Starting in the early 1990s, the U.S. Census Bureau asked Congress for extra funding each year so it could better analyze the services sector, which was quickly replacing industrial activity as the biggest driver of the U.S. economy. In 2003 the bureau requested more funding to survey financial, real estate, and other companies on a quarterly basis, rather than wait to take their pulse with its Economic Census, which gathers data on business every five years.
Every year, Census asked for the extra funds; every year, Congress denied them the money, leaving the Census Bureau largely blind to the health of a sector that made up more than half the total economy.
Finally, in early 2009, after the real estate-fueled financial crisis, Congress gave Census what it had been asking for—an extra $8.1 million. In the view of many, it was too late. “That’s a grand example of how nickel-and-diming statistics agencies can screw up the economy,” says Andrew Reamer, a research professor at the George Washington University Institute of Public Policy and a member of the BEA’s advisory committee. “The government saved $8 million, but how many trillions were lost as a result of not being able to see the crisis coming?”

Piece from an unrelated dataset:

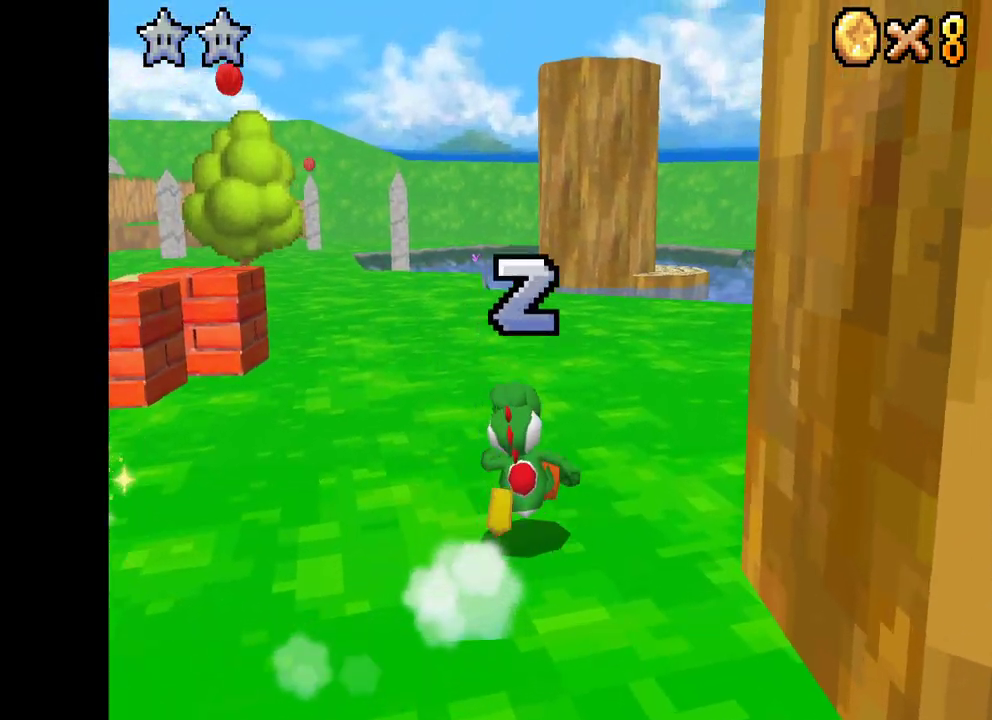
{"buttons": ["X", "DPAD_UP"], "left_stick": "center", "right_stick": "center", "events": [[33, "DPAD_LEFT", "up"], [117, "DPAD_RIGHT", "down"], [317, "DPAD_RIGHT", "up"]]}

That extra data, says Reamer, would’ve revealed just how quickly certain parts of the economy were slowing down.
These agencies have always had to fight for more funding. Now they may have to fight just to keep their budgets intact. As part of $19 billion in nondefense discretionary cuts in Paul Ryan’s (R-Wis.) budget—recently passed by the House of Representatives—the agencies are likely to get less funding.